ASSIGNMENT:
Without changing a thing, reproduce the entire listing and leave out its pictures.

DATA:

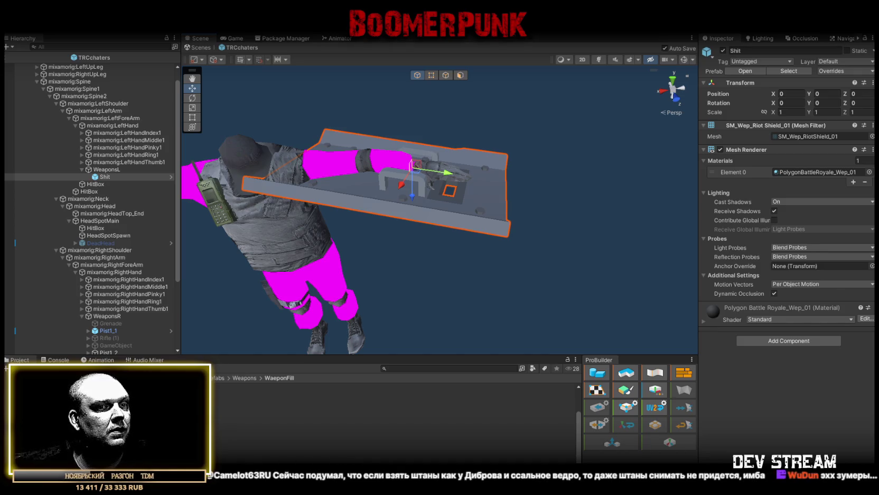
key("alt+Tab")
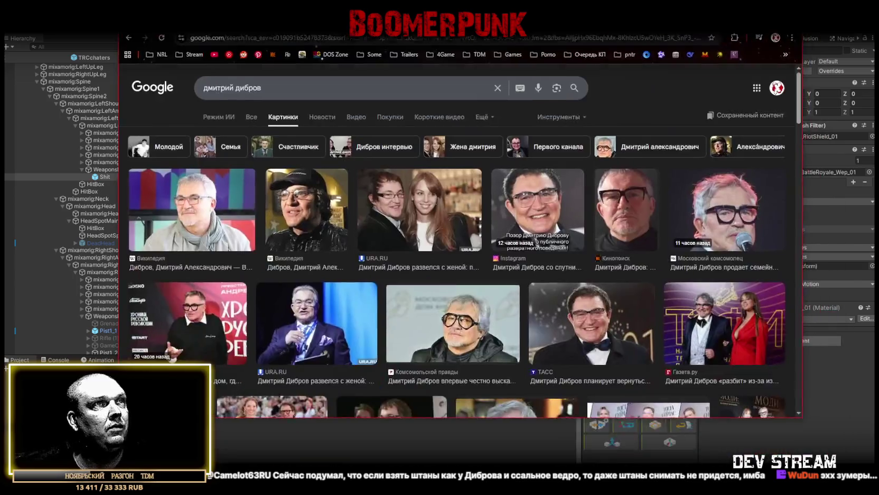
Preview a few more image results of the TV presenter, then return to Unity Editor.
left_click(589, 348)
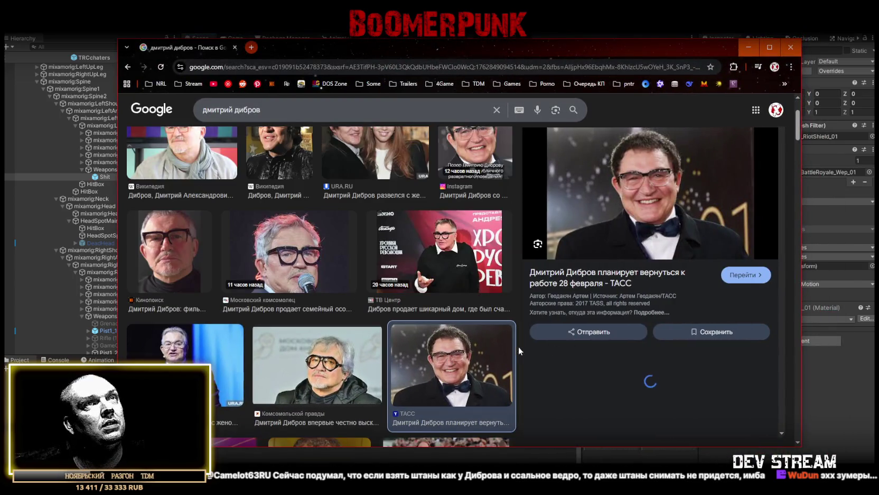
scroll(353, 314, "down", 2)
scroll(353, 314, "down", 2)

RESPONSE:
key("alt+Tab")
Preview a few more image results of the TV presenter, then return to Unity Editor.
left_click(589, 348)
scroll(353, 314, "down", 2)
scroll(353, 314, "down", 2)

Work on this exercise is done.